Quem escreve tenta, de alguma forma, tocar com as palavras o sentido do real, daquilo que constitui a essência da vida. Talvez escrever seja, em última instância, uma busca de sentido, ou, para ser mais preciso, do sentido.

Qualquer tentativa, entretanto, por mais bem sucedida que seja, esbarrará sempre num limite, imposto pela linguagem. A linguagem é muito pobre para dar conta da imensidão da vida. É por isso que alguns escritores, insatisfeitos, resolvem buscar outros caminhos. Entre esses eu destacaria Guimarães Rosa, Clarice Lispector e Manuel de Barros. De formas diferentes, os três tentaram ir além daquilo que a linguagem permite, paradoxalmente, valendo-se da própria linguagem, uma vez que o instrumento de trabalho disponível é sempre e apenas a palavra.

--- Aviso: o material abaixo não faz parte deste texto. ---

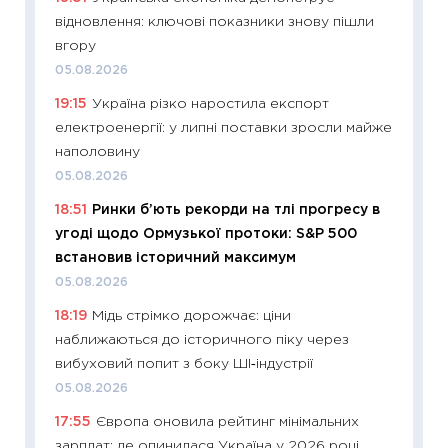
відновлення: ключові показники знову пішли
27.04.2
вгору
11:28
Чо
05.08.2026
змінив
19:15
Україна різко наростила експорт
2026 р
електроенергії: у липні поставки зросли майже
13.04.20
наполовину
11:29
Ск
05.08.2026
кошик 
18:51
Ринки б’ють рекорди на тлі прогресу в
базово
угоді щодо Ормузької протоки: S&P 500
оцінко
встановив історичний максимум
06.04.2
05.08.2026
11:24
Ск
18:19
Мідь стрімко дорожчає: ціни
у 2026
наближаються до історичного піку через
KSE до
вибуховий попит з боку ШІ‑індустрії
30.03.2
05.08.2026
11:26
Зо
17:55
Європа оновила рейтинг мінімальних
купува
зарплат: де опинилася Україна у 2026 році
12.03.20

À sua maneira, eles subverteram a linguagem no afã de exprimir o inexprimível. Guimarães Rosa, numa tentativa de ampliar suas possibilidades, criou palavras, inventou um novo vocabulário. Manuel de Barros, por sua vez, dentre outros artifícios, subverteu as classes gramaticais, transformando verbos em substantivos e vice-versa. Quanto a Clarice Lispector, embora em alguns momentos tenha sido tentada a criar novas palavras, nos raros momentos em que o fez, como em “Água viva”, criou vocábulos sem sentido. Nesse caso, ela deliberadamente resvalou para uma ausência de sentido.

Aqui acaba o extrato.